The visual vocabulary of “No More Strike Anywhere” is taken from archival materials that include newspaper clippings, 70-something shelf meters of documentation from criminal bankruptcy proceedings, visits to the matchstick museum in Jönköping, a book of photographs supposedly given to Kreuger by his Indian workers as a gesture of their gratitude on his 50th birthday, as well as interviews with a variety of Kreuger scholars and conspiracy theorists. We do not intend to tell a full story or answer questions regarding Kreuger’s persona or legacy: rather, the intention behind this project is to read the dialogue between images; to explore how our place in an U.S.-inflected economic and political present affects our understanding of another country’s economic history, and how that history in turn foreshadows contemporary narratives concerning economic successes and failures. A flowchart such as the one that begins this essay comprises the type of necessary fiction that economists and historians deal in, inherent with its implied relationships between facts, figures, dates, and events. “No More Strike Anywhere” is a flowchart of sorts, where images that bear a relationship to the subjective rearticulations of power hopefully point to the awkwardness and volatility of the relationship between image and story, as well as how identification with images has real economic and social consequences in the present.
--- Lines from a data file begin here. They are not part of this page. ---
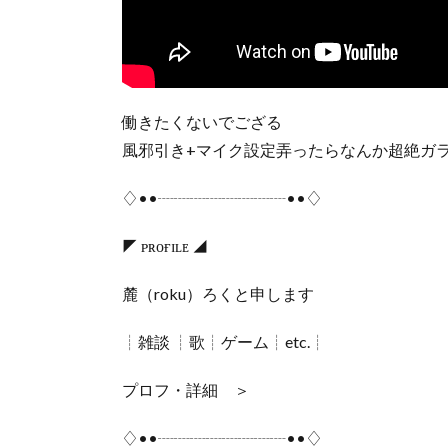
働きたくないでござる
風邪引き+マイク設定弄ったらなんか超絶ガ
♢••┈┈┈┈┈┈┈┈••♢
◤ ᴘʀᴏғɪʟᴇ ◢
麓（roku）ろくと申します
┊雑談 ┊歌┊ゲーム┊etc.┊
プロフ・詳細 ＞
♢••┈┈┈┈┈┈┈┈••♢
In dialogue with each other, these structures of depicting and interpreting the world — charts, testimonies, and photographs alike — should be revealed as subjective, deliberate, and equally susceptible to attempts at ideological revision. Our utilization of a mode of documentary reference, where images might imply but also destabilize their historical contingency, offers an opportunity for complexity and confusion to have direct implications for our understanding (or confusion) in relation to the present. The idea is not to familiarize a reader with Ivar Kreuger the man, but rather to distance the reader from her/his relationship to abstract possibilities (or impossibilities) in the present, and in so doing to place the reader closer to questions having to do with national fiction-making and how we collectively can work to re-frame and re-articulate the present as we here seek to re-frame and re-articulate the past.